Will Apple Maps Find Solutions To Its Problems In Foursquare's Data Trove?

Apple May Have New Plan To Fix Reviled Maps App

In an effort to improve its widely-criticized iOS Maps app, Apple is reportedly in talks with Foursquare about partnering to share maps data.

According to the Wall Street Journal, Apple senior vice president Eddy Cue has been meeting with Foursquare representatives over the past few weeks about how to integrate the location-based social network's data and services to help Apple Maps users find locations and business listings. For the uninitiated, Foursquare lets users "check in" to locations, get recommendations about businesses from previous visitors and even write their own reviews.

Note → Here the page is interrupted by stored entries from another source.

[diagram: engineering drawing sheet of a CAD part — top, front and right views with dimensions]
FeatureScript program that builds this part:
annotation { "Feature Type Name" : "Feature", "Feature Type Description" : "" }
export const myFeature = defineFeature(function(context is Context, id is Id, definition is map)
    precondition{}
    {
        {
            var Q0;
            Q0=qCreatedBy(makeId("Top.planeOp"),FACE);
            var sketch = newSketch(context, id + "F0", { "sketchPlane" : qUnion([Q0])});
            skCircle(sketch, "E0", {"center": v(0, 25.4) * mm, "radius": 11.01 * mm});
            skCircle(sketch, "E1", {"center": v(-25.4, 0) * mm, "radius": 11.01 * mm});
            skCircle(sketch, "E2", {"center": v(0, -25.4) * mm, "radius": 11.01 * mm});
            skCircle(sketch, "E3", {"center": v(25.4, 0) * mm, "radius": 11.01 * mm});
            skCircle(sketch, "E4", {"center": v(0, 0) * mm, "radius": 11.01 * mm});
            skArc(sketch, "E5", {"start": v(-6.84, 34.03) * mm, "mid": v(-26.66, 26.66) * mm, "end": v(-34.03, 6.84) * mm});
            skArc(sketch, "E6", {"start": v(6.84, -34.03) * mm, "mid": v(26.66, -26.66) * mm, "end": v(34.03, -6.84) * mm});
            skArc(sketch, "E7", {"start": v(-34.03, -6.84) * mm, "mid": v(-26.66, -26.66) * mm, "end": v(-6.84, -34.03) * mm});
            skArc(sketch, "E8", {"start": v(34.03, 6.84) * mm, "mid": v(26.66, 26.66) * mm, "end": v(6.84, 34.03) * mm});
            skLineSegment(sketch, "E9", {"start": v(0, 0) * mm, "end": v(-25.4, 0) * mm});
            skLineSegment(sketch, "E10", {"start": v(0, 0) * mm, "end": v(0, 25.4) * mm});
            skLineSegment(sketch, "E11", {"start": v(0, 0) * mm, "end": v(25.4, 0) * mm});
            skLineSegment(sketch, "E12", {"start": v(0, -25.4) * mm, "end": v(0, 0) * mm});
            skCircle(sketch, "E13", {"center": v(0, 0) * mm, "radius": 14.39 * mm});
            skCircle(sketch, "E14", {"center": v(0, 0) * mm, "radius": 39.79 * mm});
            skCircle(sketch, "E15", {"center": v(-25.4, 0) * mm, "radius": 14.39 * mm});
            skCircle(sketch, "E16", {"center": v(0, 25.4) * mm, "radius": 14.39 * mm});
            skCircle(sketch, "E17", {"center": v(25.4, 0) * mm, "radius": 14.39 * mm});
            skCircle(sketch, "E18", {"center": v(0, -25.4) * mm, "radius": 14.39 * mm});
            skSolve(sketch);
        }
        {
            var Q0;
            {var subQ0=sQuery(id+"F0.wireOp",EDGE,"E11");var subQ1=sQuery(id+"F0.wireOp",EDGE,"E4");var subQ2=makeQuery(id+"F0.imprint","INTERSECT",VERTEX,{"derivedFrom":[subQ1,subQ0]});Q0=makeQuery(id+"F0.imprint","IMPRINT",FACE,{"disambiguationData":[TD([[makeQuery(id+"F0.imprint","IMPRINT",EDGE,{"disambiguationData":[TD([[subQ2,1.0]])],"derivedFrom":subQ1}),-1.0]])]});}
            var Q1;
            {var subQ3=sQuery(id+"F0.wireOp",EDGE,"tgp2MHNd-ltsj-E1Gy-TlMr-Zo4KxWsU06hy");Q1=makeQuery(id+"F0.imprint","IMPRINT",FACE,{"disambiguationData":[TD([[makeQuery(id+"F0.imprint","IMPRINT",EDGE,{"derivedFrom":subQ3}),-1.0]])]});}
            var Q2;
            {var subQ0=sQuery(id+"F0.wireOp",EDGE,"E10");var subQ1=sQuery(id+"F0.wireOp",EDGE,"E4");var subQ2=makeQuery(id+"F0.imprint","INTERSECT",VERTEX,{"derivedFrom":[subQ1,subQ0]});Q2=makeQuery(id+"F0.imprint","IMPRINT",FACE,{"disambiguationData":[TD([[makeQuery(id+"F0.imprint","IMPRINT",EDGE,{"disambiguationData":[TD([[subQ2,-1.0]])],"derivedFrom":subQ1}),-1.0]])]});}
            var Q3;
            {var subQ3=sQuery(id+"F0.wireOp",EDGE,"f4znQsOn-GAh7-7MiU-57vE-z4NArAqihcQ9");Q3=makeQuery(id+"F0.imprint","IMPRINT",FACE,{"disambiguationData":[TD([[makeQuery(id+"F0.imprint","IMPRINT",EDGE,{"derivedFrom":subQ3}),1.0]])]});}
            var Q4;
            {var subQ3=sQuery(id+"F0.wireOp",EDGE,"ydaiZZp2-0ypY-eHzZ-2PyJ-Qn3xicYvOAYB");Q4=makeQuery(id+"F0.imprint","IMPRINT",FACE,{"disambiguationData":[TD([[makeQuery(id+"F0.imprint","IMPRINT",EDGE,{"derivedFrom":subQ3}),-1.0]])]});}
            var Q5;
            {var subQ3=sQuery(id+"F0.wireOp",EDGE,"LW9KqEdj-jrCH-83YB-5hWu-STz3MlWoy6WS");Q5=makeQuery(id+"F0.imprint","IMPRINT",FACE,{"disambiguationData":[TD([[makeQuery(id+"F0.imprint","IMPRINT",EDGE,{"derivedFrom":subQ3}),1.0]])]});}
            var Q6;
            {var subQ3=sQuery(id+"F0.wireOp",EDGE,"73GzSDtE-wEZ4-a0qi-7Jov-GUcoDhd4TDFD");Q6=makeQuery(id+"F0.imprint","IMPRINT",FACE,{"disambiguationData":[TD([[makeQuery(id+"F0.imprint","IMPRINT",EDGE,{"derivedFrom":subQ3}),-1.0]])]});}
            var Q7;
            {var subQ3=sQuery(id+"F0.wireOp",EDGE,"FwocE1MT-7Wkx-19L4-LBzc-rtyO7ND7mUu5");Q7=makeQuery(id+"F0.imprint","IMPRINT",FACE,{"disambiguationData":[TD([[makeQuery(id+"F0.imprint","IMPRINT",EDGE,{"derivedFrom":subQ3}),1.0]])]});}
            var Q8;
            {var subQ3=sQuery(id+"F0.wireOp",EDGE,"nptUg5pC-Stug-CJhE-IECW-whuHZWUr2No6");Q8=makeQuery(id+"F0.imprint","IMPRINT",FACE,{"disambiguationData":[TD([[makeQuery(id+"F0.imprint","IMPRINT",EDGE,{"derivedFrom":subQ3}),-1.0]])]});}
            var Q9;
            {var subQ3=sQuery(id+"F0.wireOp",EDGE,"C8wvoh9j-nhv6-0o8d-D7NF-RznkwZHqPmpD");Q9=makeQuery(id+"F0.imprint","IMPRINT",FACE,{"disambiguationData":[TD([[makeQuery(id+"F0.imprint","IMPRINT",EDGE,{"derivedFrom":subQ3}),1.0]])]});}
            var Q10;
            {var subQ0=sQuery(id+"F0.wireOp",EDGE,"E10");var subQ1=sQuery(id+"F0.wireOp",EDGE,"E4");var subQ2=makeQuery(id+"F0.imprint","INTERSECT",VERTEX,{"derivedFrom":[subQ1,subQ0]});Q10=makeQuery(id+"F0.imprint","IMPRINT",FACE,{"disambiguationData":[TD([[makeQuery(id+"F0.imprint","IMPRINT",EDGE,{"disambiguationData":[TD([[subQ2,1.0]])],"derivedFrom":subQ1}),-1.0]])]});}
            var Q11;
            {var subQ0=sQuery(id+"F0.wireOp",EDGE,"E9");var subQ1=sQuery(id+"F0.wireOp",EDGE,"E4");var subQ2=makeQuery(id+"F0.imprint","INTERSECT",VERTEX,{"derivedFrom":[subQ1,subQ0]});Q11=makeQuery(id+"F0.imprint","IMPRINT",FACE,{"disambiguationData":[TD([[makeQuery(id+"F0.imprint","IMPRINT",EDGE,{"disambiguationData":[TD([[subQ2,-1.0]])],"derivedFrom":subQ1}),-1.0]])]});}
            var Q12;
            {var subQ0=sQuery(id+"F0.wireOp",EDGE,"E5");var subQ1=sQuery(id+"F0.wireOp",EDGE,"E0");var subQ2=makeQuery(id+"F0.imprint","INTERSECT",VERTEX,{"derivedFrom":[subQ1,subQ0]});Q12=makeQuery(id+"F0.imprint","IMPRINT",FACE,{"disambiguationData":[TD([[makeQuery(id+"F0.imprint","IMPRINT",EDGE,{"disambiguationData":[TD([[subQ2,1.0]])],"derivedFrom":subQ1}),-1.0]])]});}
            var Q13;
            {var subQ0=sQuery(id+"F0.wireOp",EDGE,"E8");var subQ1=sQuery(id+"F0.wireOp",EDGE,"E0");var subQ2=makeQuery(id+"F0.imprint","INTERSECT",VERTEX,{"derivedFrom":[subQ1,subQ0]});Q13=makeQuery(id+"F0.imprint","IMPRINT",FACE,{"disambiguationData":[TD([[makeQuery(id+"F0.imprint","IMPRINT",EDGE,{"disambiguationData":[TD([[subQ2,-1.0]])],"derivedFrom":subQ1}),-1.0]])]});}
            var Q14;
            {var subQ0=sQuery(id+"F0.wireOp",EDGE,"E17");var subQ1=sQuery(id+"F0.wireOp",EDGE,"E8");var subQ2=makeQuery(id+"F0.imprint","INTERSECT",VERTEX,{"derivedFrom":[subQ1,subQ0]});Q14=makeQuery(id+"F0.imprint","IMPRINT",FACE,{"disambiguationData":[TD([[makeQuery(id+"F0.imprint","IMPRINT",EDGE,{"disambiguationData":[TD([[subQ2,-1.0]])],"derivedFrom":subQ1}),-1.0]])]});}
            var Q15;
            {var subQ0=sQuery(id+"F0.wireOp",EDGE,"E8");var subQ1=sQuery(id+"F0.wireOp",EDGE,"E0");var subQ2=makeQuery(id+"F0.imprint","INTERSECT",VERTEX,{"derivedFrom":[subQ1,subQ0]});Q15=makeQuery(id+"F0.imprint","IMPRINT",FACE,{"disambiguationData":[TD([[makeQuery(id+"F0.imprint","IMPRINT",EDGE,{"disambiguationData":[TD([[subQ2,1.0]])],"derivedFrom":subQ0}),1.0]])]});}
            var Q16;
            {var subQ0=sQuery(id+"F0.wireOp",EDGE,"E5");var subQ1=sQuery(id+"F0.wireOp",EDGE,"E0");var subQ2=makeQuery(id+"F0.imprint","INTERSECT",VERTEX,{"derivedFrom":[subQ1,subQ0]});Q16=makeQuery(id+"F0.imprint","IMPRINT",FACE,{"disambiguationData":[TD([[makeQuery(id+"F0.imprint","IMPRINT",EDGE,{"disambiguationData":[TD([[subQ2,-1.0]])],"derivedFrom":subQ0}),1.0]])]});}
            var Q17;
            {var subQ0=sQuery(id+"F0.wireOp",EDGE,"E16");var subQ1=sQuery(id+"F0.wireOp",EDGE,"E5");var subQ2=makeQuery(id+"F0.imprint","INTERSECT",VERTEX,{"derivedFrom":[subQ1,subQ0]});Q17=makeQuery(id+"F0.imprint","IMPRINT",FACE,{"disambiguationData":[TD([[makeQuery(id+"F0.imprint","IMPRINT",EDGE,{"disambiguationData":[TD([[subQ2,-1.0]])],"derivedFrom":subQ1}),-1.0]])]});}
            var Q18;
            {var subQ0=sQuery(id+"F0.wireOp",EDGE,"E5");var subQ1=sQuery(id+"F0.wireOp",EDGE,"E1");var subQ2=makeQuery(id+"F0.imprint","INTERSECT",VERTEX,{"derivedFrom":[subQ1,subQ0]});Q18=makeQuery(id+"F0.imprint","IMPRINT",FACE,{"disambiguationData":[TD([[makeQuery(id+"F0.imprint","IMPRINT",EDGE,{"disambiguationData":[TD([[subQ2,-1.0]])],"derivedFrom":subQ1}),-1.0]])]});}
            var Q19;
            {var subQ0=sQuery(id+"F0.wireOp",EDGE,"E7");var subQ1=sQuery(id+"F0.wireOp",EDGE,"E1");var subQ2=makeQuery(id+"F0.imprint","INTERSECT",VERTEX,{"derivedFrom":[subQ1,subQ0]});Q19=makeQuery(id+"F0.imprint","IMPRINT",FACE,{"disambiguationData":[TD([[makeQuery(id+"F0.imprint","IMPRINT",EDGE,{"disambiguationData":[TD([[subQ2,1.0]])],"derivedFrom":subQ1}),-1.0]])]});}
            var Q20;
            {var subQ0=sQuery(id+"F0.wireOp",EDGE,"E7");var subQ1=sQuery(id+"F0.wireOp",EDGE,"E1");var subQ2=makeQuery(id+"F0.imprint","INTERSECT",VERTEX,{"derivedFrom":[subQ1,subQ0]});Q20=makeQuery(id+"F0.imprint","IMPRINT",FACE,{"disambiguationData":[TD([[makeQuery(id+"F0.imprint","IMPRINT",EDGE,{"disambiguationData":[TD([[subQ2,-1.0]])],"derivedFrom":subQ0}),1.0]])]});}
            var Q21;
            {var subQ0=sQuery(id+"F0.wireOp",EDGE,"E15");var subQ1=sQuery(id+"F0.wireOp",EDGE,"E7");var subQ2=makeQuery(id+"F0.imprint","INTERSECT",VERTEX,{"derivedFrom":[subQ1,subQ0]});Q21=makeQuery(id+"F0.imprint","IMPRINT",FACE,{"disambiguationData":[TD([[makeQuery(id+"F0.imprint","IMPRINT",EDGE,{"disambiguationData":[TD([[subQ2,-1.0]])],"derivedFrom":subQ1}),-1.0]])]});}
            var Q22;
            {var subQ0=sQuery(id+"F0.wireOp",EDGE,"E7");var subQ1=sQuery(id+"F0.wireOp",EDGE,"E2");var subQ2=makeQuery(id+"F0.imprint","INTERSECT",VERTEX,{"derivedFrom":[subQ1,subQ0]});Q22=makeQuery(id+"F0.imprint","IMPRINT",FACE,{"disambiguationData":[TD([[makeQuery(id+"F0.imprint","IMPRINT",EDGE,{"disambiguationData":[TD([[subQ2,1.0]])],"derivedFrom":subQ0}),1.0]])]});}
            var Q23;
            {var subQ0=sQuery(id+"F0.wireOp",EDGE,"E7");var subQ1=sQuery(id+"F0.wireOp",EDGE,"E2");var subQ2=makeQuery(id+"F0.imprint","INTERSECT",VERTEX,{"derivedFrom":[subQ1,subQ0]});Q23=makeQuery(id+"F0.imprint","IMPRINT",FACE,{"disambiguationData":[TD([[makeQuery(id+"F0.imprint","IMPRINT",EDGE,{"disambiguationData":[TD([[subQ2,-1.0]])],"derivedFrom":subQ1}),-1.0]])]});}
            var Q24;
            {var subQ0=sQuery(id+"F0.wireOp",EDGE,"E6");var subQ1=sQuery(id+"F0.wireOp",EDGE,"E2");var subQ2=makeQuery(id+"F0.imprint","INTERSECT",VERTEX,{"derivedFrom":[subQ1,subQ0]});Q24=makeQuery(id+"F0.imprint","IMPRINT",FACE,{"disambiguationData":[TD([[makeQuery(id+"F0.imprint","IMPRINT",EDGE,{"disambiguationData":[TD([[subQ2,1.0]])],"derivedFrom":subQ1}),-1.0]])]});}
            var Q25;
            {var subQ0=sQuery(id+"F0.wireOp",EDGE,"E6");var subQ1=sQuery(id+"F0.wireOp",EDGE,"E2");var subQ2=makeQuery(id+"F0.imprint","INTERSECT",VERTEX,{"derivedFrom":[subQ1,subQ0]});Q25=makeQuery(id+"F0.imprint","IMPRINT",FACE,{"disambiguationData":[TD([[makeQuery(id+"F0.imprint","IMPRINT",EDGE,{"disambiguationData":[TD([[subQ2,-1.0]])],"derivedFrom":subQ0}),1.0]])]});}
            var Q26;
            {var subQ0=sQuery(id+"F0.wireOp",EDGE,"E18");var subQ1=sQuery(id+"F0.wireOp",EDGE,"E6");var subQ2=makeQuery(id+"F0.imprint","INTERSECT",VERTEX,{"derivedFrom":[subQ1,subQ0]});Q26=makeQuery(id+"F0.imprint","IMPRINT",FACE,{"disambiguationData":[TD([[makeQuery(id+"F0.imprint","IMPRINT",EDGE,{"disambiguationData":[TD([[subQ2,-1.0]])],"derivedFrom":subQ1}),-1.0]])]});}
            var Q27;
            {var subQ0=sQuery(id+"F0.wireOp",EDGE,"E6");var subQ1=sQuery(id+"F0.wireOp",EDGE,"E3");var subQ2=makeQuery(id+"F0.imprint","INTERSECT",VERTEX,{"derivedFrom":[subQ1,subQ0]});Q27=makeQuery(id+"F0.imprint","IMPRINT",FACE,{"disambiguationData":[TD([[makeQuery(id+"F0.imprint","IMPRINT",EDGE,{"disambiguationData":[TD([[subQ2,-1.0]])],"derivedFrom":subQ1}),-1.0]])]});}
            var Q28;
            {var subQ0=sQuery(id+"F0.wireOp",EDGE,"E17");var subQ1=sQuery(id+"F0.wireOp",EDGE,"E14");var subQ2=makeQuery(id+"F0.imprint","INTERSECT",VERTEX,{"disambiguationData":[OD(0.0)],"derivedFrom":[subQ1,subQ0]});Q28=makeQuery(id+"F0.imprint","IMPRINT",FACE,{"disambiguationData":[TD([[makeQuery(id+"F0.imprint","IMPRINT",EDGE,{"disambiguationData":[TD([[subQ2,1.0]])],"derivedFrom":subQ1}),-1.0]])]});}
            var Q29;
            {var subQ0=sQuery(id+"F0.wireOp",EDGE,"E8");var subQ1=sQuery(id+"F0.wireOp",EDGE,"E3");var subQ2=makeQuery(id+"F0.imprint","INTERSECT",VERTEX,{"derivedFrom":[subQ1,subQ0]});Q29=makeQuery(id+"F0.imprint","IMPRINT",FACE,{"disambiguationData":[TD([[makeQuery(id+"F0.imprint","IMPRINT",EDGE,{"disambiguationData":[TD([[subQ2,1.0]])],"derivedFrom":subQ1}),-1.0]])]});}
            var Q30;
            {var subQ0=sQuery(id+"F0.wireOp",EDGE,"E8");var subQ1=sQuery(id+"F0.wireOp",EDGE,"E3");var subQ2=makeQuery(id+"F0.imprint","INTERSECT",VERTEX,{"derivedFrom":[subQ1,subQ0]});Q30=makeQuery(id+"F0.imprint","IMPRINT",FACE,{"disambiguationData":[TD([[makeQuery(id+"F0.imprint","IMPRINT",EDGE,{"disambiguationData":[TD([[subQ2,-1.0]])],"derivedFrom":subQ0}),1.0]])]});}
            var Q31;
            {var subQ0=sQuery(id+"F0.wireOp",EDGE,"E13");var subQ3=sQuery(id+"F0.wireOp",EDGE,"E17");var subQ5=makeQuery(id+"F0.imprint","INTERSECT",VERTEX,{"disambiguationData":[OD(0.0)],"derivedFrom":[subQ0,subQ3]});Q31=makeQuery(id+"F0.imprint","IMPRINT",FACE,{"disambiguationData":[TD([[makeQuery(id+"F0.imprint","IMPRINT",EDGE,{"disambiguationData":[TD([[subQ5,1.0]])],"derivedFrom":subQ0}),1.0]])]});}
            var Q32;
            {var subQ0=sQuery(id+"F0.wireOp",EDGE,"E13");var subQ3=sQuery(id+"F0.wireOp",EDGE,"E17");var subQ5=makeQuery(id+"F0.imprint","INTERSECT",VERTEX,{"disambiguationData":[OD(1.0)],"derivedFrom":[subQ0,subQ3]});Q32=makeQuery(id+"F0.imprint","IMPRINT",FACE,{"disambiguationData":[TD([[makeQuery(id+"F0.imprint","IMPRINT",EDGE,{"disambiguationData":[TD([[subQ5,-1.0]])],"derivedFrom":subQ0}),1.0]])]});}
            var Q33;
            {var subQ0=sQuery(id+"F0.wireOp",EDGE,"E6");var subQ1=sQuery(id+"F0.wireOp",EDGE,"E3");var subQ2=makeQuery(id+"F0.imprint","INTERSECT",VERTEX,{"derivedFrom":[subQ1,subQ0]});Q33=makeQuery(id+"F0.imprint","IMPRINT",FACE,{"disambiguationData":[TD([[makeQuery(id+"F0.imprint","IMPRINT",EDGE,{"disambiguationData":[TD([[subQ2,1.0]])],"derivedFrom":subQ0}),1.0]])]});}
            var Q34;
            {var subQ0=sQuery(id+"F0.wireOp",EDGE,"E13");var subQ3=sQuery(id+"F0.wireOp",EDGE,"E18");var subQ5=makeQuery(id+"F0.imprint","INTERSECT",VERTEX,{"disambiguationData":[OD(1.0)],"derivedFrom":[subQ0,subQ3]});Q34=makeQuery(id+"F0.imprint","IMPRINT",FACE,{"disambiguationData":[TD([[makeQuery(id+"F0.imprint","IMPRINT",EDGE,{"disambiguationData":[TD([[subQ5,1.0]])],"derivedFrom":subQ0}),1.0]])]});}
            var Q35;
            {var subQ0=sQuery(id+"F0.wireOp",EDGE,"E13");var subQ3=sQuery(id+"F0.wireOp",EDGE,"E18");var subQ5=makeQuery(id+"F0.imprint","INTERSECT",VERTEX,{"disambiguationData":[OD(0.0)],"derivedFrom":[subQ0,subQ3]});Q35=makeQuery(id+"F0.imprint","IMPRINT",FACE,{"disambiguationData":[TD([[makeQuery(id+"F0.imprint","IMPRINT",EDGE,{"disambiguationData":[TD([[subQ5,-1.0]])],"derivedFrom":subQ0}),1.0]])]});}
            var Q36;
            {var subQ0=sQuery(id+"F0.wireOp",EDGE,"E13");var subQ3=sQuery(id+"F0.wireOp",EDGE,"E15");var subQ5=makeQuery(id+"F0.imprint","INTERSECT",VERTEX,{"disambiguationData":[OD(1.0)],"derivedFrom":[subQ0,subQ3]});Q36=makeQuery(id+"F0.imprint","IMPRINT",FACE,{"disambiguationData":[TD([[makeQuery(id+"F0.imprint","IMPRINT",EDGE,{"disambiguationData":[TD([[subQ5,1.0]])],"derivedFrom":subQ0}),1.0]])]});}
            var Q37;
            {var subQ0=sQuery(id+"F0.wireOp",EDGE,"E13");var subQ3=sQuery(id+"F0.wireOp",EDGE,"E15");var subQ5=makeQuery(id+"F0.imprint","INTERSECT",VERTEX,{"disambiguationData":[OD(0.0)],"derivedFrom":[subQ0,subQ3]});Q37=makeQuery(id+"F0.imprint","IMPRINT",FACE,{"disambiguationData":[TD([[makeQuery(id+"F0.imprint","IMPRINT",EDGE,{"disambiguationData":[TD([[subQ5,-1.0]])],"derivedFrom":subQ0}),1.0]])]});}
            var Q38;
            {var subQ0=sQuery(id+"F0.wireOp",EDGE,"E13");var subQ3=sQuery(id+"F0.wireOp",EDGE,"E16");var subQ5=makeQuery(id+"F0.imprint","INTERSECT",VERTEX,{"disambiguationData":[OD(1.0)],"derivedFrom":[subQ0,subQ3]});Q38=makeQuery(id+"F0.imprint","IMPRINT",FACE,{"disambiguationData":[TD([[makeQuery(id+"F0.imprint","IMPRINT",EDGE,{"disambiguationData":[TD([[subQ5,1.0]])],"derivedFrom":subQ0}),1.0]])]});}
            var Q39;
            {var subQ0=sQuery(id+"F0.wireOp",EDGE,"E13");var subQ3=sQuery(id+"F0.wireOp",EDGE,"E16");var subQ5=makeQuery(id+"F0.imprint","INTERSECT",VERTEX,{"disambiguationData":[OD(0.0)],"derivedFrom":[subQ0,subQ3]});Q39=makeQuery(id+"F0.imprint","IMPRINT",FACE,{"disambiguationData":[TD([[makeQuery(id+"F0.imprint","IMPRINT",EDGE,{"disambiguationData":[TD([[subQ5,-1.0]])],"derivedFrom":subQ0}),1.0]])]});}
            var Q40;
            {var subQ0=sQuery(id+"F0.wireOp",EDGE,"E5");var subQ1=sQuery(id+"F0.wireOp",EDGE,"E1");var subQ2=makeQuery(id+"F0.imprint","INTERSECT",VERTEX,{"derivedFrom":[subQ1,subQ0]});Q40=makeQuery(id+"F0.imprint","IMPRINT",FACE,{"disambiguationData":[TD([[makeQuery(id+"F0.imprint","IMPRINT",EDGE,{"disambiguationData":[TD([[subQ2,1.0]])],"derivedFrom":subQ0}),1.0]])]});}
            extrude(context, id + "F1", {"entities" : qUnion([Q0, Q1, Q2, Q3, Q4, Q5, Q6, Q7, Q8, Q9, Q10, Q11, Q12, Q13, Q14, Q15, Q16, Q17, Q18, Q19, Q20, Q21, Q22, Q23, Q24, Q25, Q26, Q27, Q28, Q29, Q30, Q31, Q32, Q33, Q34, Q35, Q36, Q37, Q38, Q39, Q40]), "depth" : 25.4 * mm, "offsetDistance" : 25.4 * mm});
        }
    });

This report of a possible Apple-Foursquare partnership come just days after Google launched its new Google Maps app for iOS. In its first two days on the App Store, the app was downloaded more than 10 million times, according to a blog post from Google's Jeff Huber, senior vice president of commerce and local.

Google's app includes its Street View technology and public transit directions, while also adding new features like spoken turn-by-turn driving directions and vector-based map tiles. By contrast, Apple Maps has been called everything from inaccurate to "almost unusably bad" since its debut in September. And Apple's Scott Forstall, who was in charge of the company's mobile software unit at the time of the iOS 6 launch, was reportedly forced to leave the company in October after refusing to apologize for Maps.

According to The Street, Apple executive Eddy Cue has been using Foursquare's service recently, checking in to two locations and posting the Foursquare updates on Twitter. Cue, normally an infrequent tweeter, took over Apple's Siri and Maps as part of the company's management shakeup in October.

Not everyone thinks a partnership between Apple and Foursquare would fix the underlying problems in Apple's buggy Maps app.

BGR's Zach Epstein, for example, doesn't think Foursquare will bring the major fixes Apple needs.

"Apple’s problem isn’t the fact that its Maps app can’t tell people how many Foursquare users have checked into a local restaurant, it’s surfacing a result in Wichita, Kansas when someone searches for a local restaurant in New York," writes Epstein. "And Apple’s problem also isn’t the fact that it can’t guide people to the most popular establishments based on Foursquare ratings, it’s that it guides people into the middle of the Australian outback and leaves them for dead."